September 3, 2012 6:15 PM

Tim Farron MP & Cllr Andy Shine at Oxenholme StationCumbrian MP and President of the Liberal Democrats Tim Farron has today stood up in the House of Commons to make his case for an Emergency Debate on the West Coast Main Line franchise. Emergency Debates are usually granted sparingly and for major events like phone hacking.

Following the announcement last month that the decision had been made to award the West Coast Main Line franchise to First Group over Virgin, Tim wrote to the Speaker of the House of Commons, John Bercow, to ask for the opportunity to make his case for an Emergency Debate. This evening at 5.56pm Tim made his case to the House of Commons, claiming that the with the announcement occurring during the summer recess, while MPs were in their constituencies and not in Parliament, there has not been the opportunity for full and proper scrutiny of the process and decision.

Tim has previously called for Virgin Trains loss of the West Coast Main Line to be debated in Parliament, after a petition urging the Government reconsider the decision gained over 165,000 signatures but he has today stepped up his campaign.

Virgin Trains was stripped of the contract to run trains between London and Glasgow, which it has operated since 1997, last week when the Government awarded the franchise to FirstGroup. The contract was supposed to be signed this week but the delay has allowed Tim to ask for an 11th hour debate in parliament to allow MP's to hold the government to account.
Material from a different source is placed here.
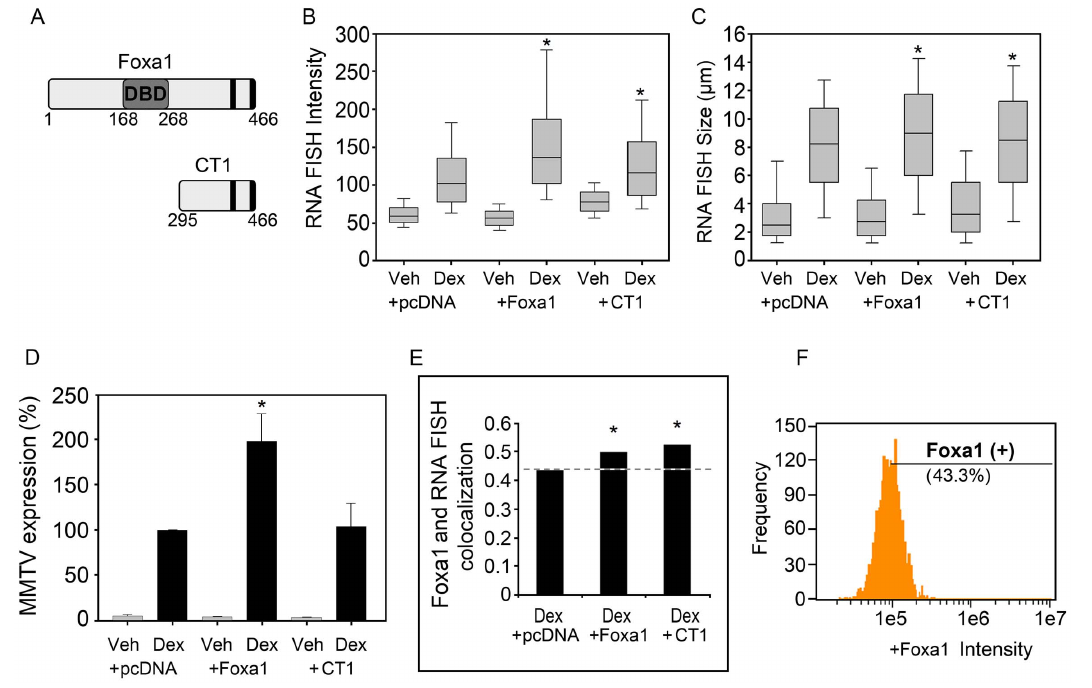
Figure 4. Foxa1 expression in the 3134 cell line enhances MMTV-Ras transcription. (A) Schematic of full-length Foxa1 and the C-terminal CT1 truncation mutant. The central DBD region interacts with DNA. Two C-terminal regions (black vertical bars) are important for core histone interactions. (B, C) Box-and-whisker plots of the RNA FISH signal intensity (mean pixel intensity units) and size ( m m) distributions within each cell group. Sample sizes for each condition: Veh + pcDNA (n=899), Dex + pcDNA (n=4584), Veh + Foxa1 (n=1067), Dex + Foxa1 (n=2195), Veh + CT1 (n=225), Dex + CT1 (n=1959). (D) Comparative analysis of Ras RNA expression by qRT-PCR. Ras RNA expression is normalized to mouse b -actin. Data are expressed relative to that of Dex + pcDNA which is set to 100% (n $ 3). (E) Bright Detail Similarity of Foxa1 colocalization with the RNA FISH foci. (F) Quantification of the percentage of total Foxa1-transfected cells showing positive Foxa1 positive ( + ) immunofluorescence. *, indicates a significant difference from the Dex + pcDNA group in each graph as determined by the Mann-Whitney U Test (p ,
An urgent debate is called at short notice in the House of Commons on a subject of a "specific and important matter that should have urgent consideration". An MP may apply to the Speaker for an emergency debate under the rules of Standing Order No. 24. The Speaker usually grants no more than one or two a year and limits them to matters of national importance. They take place within 24 hours of being granted.

Commenting this afternoon, Tim said: "Announcing the franchise decision in the recess when MPs are not in Westminster and not able to properly hold the Government to account is unfair and unacceptable. There is widespread public support as well as support amongst MPs for a full debate on this issue and it is incredibly important that a decision on this scale is subject to proper scrutiny."